REQUIREMENT | Which lines in the items below contain the word "Track"? Copy each one, matching the word's capitalization.

DATA TO EXAMINE |
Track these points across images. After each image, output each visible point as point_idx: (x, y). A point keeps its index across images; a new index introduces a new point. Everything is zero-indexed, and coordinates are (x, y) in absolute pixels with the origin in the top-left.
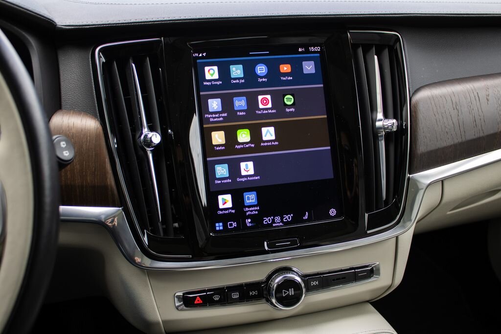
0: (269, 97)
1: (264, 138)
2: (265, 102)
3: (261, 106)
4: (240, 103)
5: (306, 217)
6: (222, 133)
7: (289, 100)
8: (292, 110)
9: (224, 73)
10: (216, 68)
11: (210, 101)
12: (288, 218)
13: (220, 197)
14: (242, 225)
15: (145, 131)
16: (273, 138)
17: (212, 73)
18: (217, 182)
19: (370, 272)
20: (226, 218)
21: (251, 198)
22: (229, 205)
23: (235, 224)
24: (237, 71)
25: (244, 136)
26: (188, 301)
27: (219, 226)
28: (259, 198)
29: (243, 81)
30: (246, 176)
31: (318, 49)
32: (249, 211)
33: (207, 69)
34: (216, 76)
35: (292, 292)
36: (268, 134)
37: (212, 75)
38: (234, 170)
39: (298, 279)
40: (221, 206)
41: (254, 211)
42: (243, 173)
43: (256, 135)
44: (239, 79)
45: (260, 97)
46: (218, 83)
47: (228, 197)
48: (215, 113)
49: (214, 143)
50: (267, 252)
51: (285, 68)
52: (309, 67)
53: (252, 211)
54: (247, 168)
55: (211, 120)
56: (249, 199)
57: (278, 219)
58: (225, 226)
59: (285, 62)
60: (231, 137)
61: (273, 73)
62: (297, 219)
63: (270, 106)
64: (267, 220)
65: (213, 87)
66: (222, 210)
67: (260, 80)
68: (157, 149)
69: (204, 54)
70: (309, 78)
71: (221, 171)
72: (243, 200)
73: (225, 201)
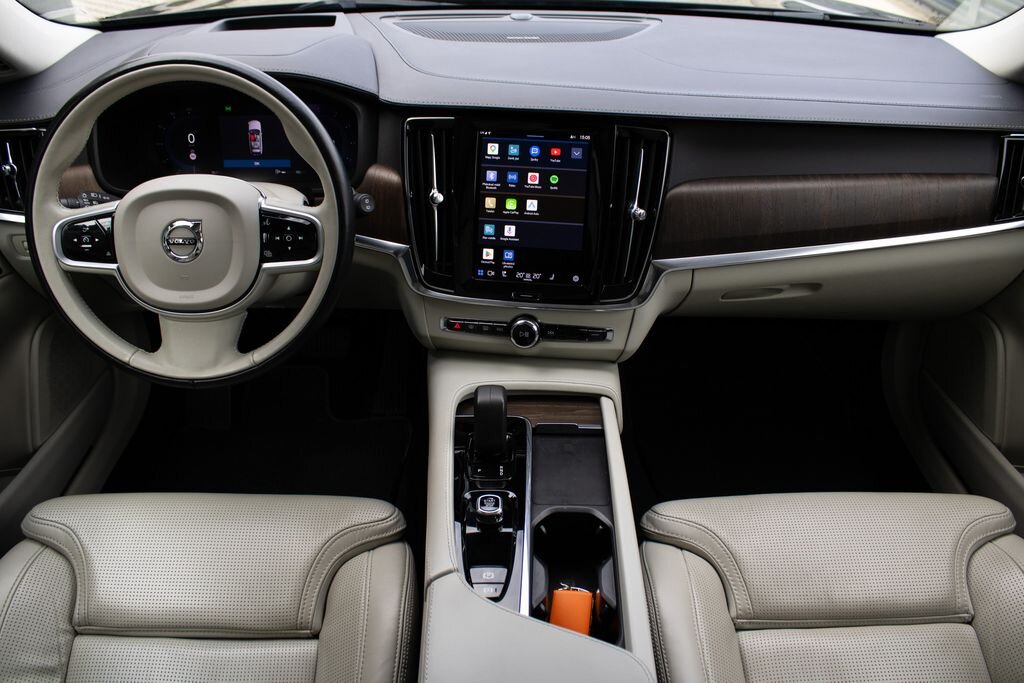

YOUR RESPONSE |
Track these points across images. After each image, output each visible point as point_idx: (x, y). A point keeps its index across images; a new index introduces a new point. Everything is zero-indexed, and coordinates are (x, y) in absolute pixels with the origin in the top-left.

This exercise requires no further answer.